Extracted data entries
════════════════
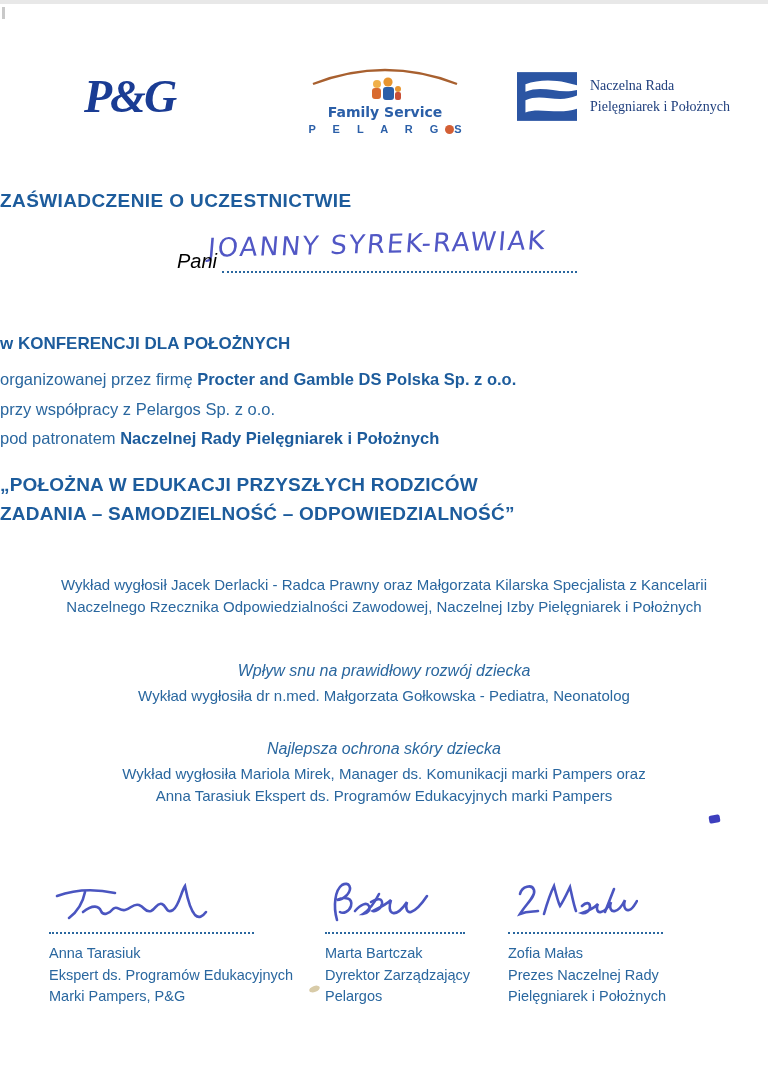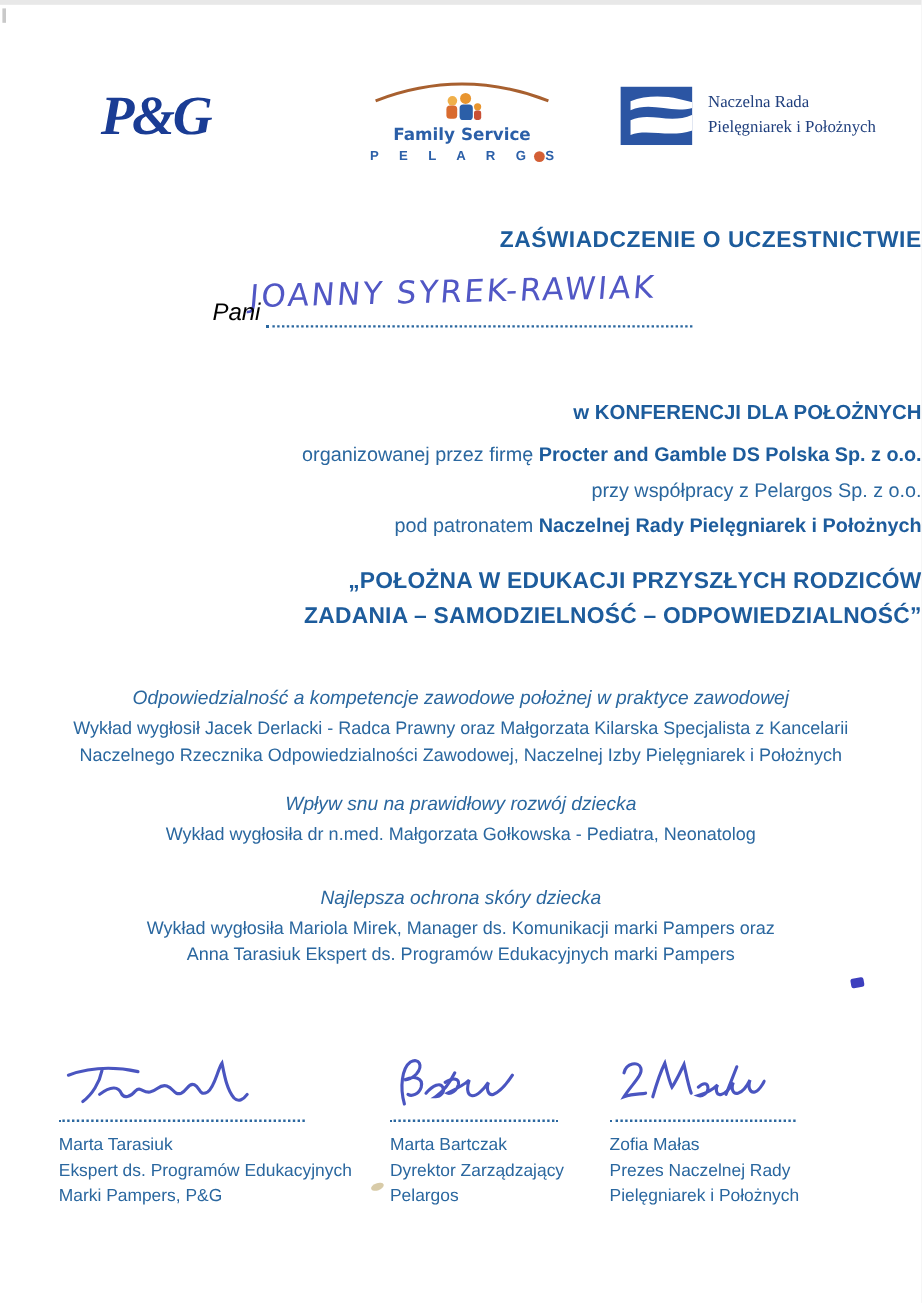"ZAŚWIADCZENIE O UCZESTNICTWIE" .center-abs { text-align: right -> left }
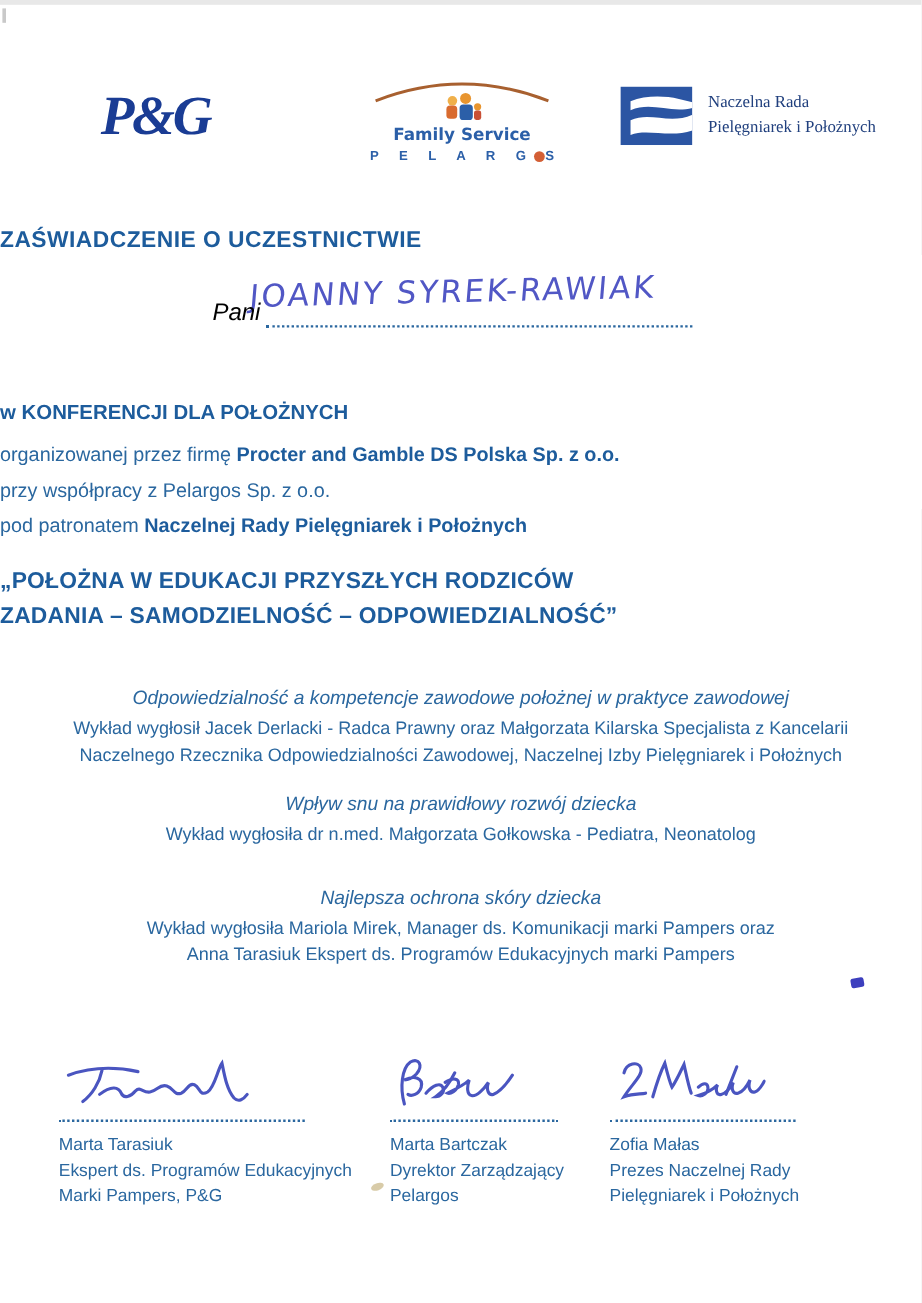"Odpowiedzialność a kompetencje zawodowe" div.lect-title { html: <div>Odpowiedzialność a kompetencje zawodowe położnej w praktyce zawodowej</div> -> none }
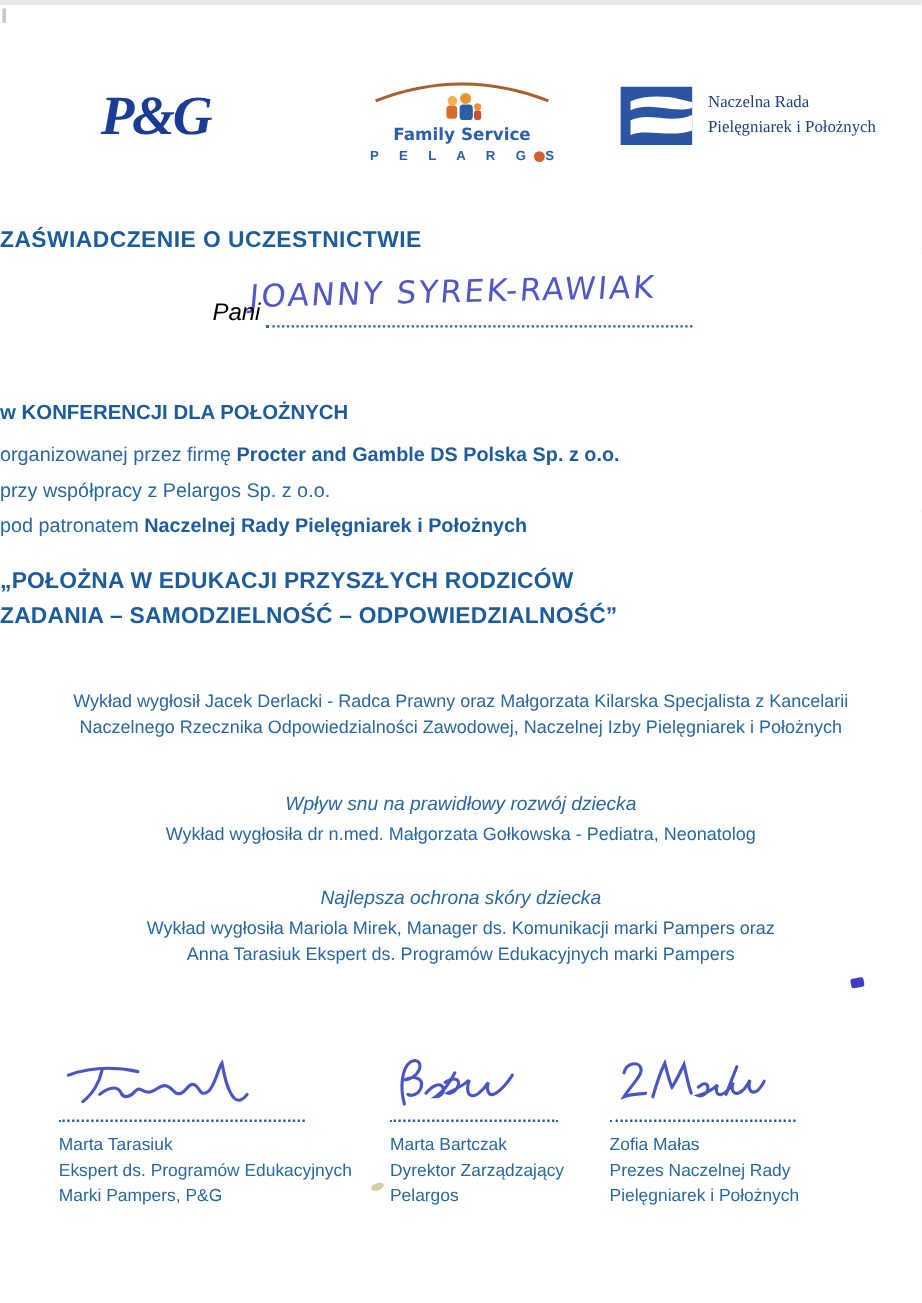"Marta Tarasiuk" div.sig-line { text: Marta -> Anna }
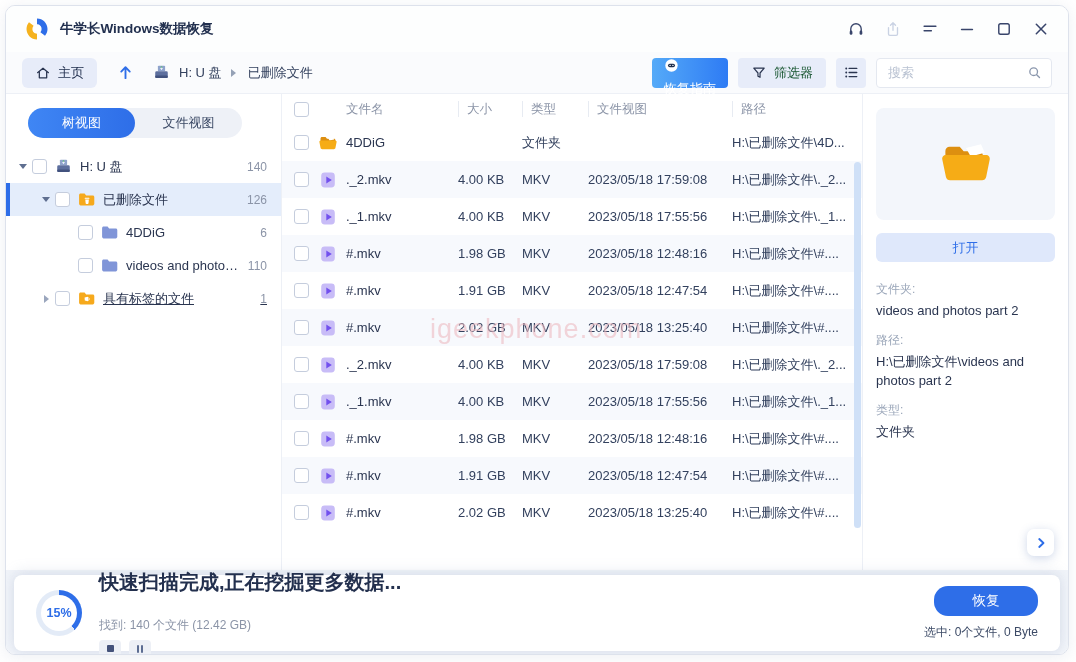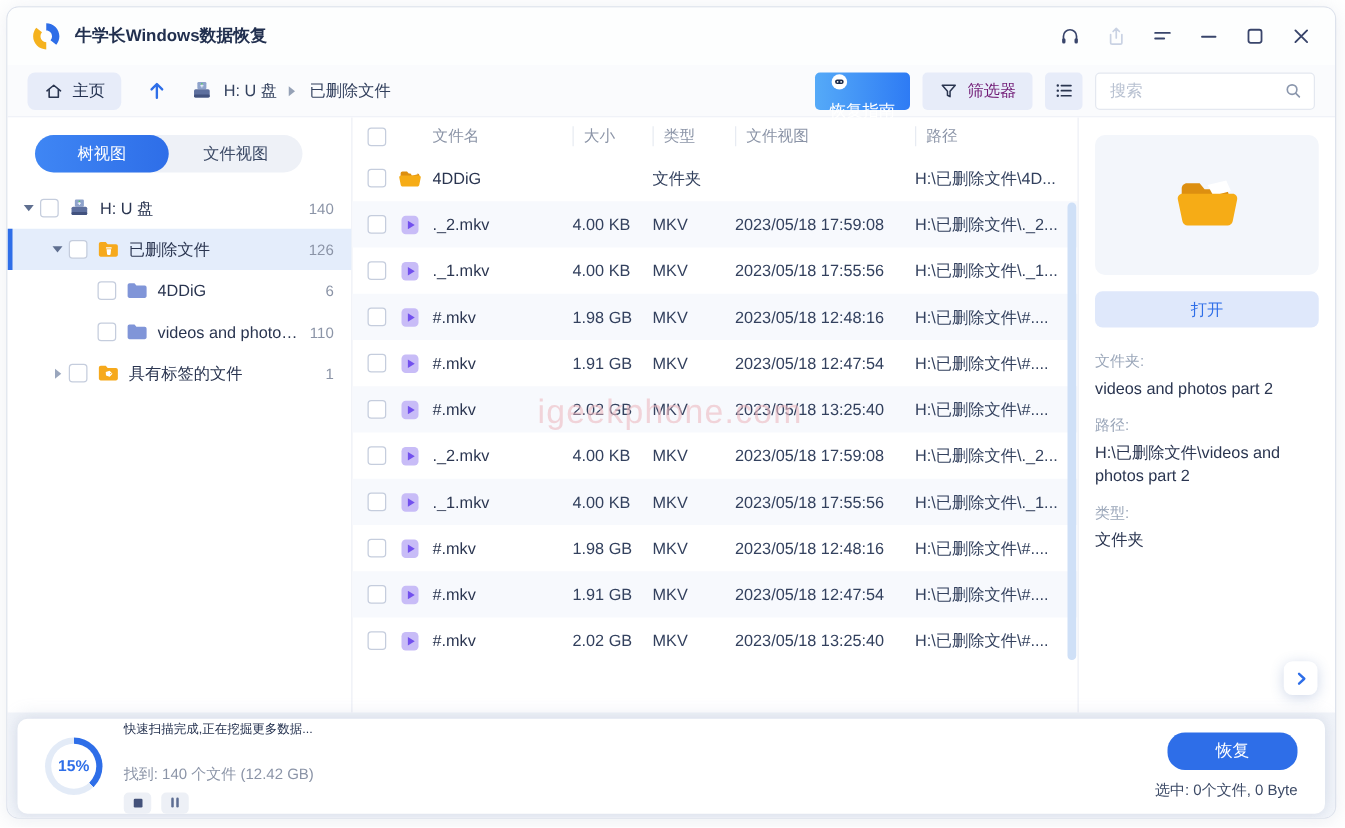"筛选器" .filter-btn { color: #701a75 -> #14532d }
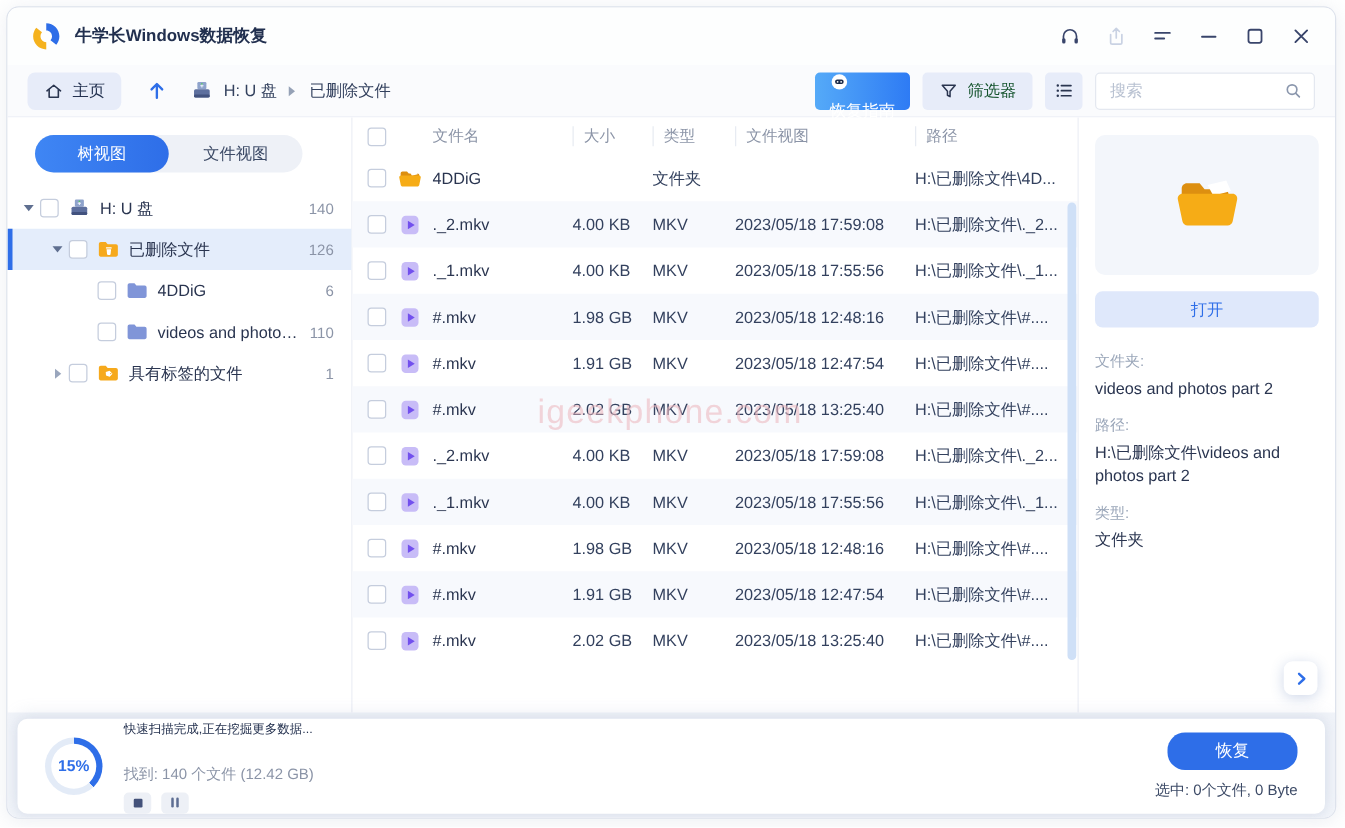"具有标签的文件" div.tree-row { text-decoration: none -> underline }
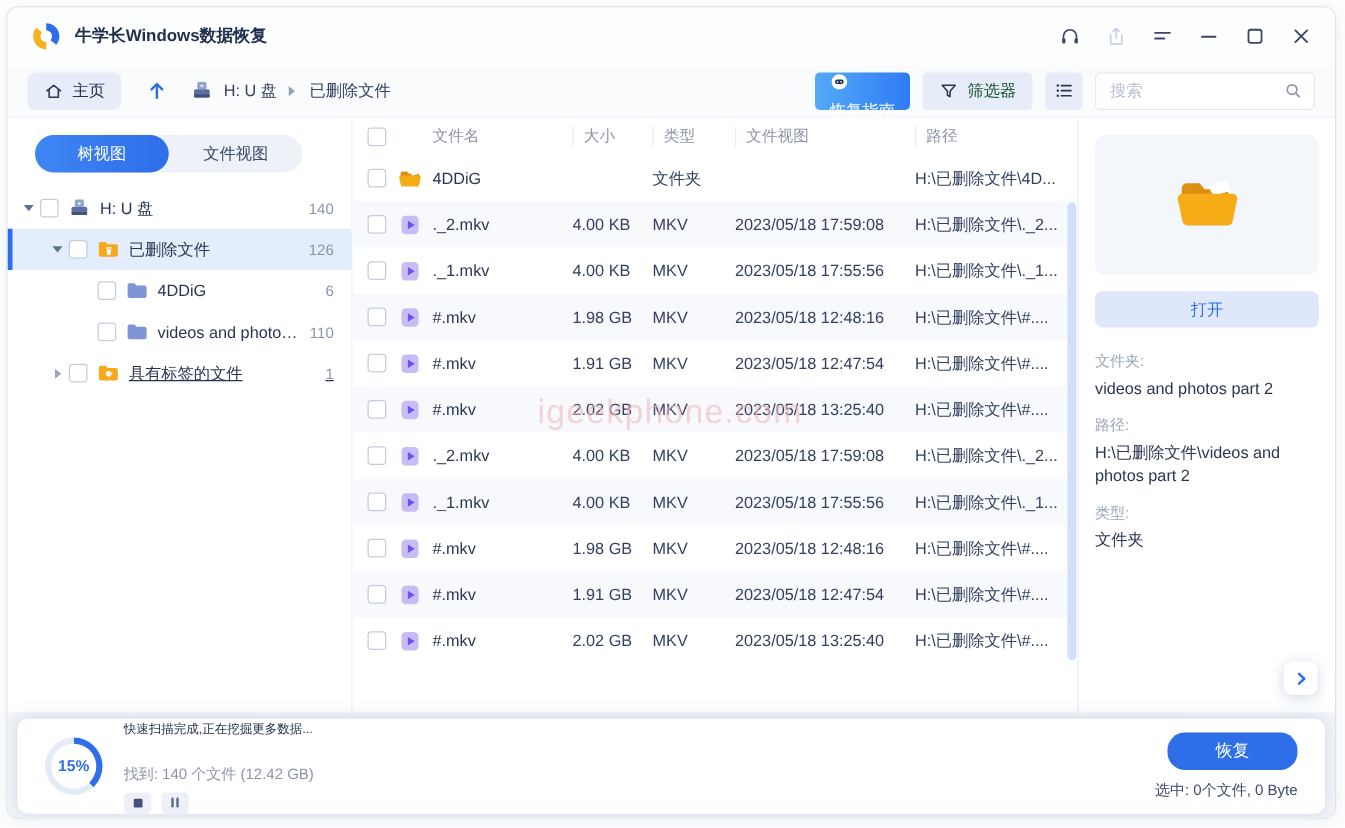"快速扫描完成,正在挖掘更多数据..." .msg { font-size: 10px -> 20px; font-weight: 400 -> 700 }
════════════════
- WHAT YOU NEED TO DO:
Skipping any pictures, copy the entries exactly as they appear.

- TASK OUTPUT:
"ZAŚWIADCZENIE O UCZESTNICTWIE" .center-abs { text-align: right -> left }
"Odpowiedzialność a kompetencje zawodowe" div.lect-title { html: <div>Odpowiedzialność a kompetencje zawodowe położnej w praktyce zawodowej</div> -> none }
"Marta Tarasiuk" div.sig-line { text: Marta -> Anna }
"筛选器" .filter-btn { color: #701a75 -> #14532d }
"具有标签的文件" div.tree-row { text-decoration: none -> underline }
"快速扫描完成,正在挖掘更多数据..." .msg { font-size: 10px -> 20px; font-weight: 400 -> 700 }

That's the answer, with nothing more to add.